L’article 1094/2 du Code judiciaire en pratique
En pratique, l’article 1094/2, alinéa 2, du Code judiciaire prescrit que le demandeur doit déposer sa requête complémentaire, à peine de déchéance, dans les trois mois à compter de la publication de la nouvelle disposition au moniteur belge et dont il souhaite invoquer la violation devant la Cour de cassation.
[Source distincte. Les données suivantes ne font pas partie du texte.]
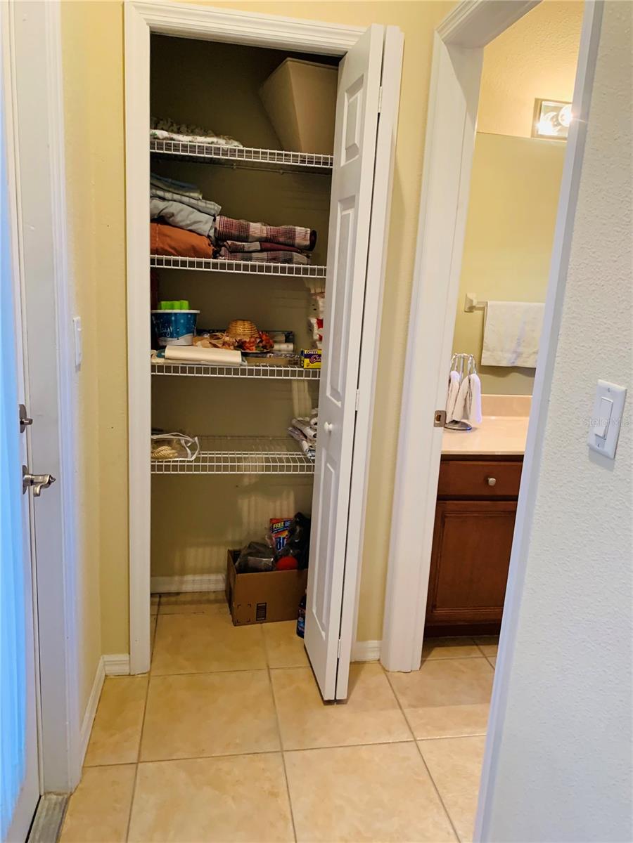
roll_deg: -2.9
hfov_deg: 53.1
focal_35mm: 26
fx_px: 634
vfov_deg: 67.3
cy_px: 422
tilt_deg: -10.7
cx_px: 316
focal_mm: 4.25
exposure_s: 1/60
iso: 320
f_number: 1.8
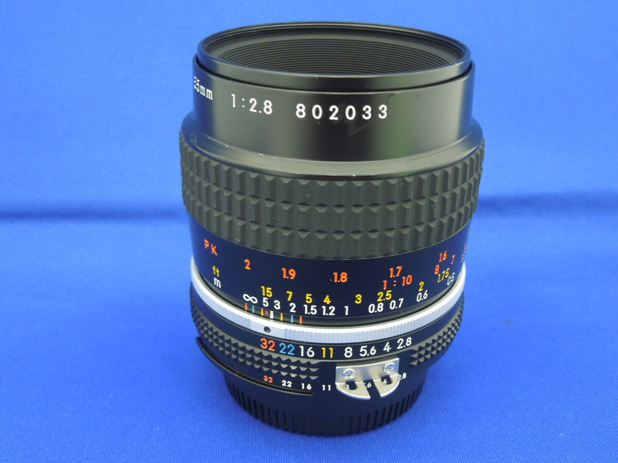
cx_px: 309
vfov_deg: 36.8
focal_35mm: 39
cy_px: 232
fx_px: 696
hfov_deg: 47.9
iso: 400
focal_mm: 7
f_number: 3.8
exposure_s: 1/15
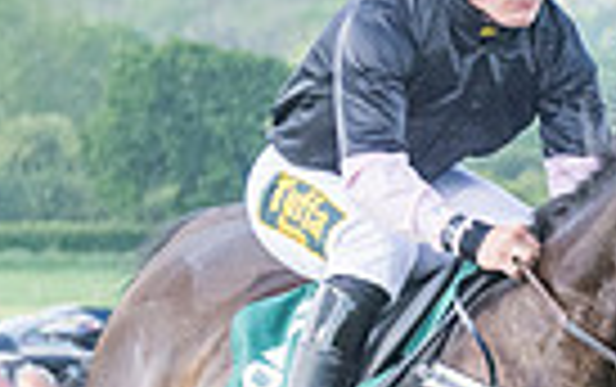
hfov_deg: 4.0
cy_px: 695
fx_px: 8741
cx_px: 1303
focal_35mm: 520
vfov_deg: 2.5
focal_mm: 70
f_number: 4
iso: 800
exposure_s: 1/2500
Il s’ensuit que toute requête complémentaire introduite après ce délai sera déclarée irrecevable par la Cour.
Le troisième alinéa de l’article 1094/2 ajoute encore que « les articles 1079 à 1081, 1087, 1092 à 1094/1 et 1097 s’appliquent à cette requête et aux mémoires que les parties s’échangent ». La requête complémentaire sera soumise aux mêmes conditions de recevabilité que la requête originale ; elle ouvrira une procédure complémentaire – et non une nouvelle instance – qui offre aux autres parties la possibilité de présenter leur défense (Doc. Parl., Ch. repr., sess. ord. 2022-2023, Doc. n° 55-3552/001, p. 63).
Dans ce cadre, il parait utile de souligner que :
- Les autres parties ont donc la possibilité de déposer un mémoire en réponse signé par un avocat à la Cour de cassation. En matière civile, le délai pour déposer un tel mémoire sera de trois mois à dater de la signification de la requête complémentaire (articles 1092 et 1093 du Code judiciaire).
- Le ministère dispose de la possibilité de déposer des conclusions et dès lors de soulever une fin de non-recevoir au pourvoi complémentaire ou au nouveau moyen qu’il contient (article 1097 du Code judiciaire). Lorsque les conclusions du ministère public seront écrites, le demandeur pourra déposer au plus tard une note à l’audience pour répondre aux conclusions ; lorsqu’elles seront présentées oralement à l’audience, le demandeur pourra solliciter une remise de l’affaire pour pouvoir déposer une telle note (article 1107 du Code judiciaire).
Enfin, puisque l’introduction d’une requête complémentaire sur pied de l’article 1094/2 du Code judiciaire n’ouvre pas une nouvelle instance, les travaux préparatoires de cette disposition confirment que son dépôt ne nécessite pas le paiement d’un nouveau droit de mise au rôle ni de nouvelle contribution au Fonds d’aide juridique de deuxième ligne (Doc. Parl., Ch. repr., sess. ord. 2022-2023, Doc. n° 55-3552/001, p. 63).
Conclusion
Avec le nouvel article 1094/2 du Code judiciaire, le législateur se conforme à la décision de la Cour européenne des droits de l’Homme du 16 février 2021. Tout demandeur en cassation dispose maintenant de la possibilité intéressante de déposer une requête complémentaire pour invoquer la violation d’une disposition adoptée en cours de procédure de cassation et rétroactivement applicable au litige.